Find the line containing "garážoval a až teď ji prodával?". Retype it and every line after it through the end of the entries, exactly as written, with nothing added.

--- START ---

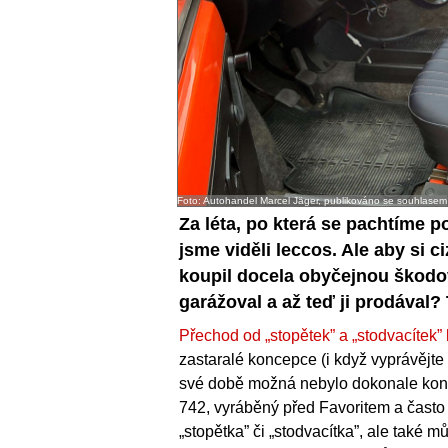
Foto: Autohandel Marcel Jäger, publikováno se souhlasem
Za léta, po která se pachtíme 
jsme viděli leccos. Ale aby si 
koupil docela obyčejnou škodov
garážoval a až teď ji prodával? 
Přechod od „stopětek” a „stodvacítek” 
zastaralé koncepce (i když vyprávějte
své době možná nebylo dokonale kon
742, vyráběný před Favoritem a často
„stopětka” či „stodvacítka”, ale také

--- END ---

◆ **Response area**
garážoval a až teď ji prodával? 
Přechod od „stopětek” a „stodvacítek” 
zastaralé koncepce (i když vyprávějte
své době možná nebylo dokonale kon
742, vyráběný před Favoritem a často
„stopětka” či „stodvacítka”, ale také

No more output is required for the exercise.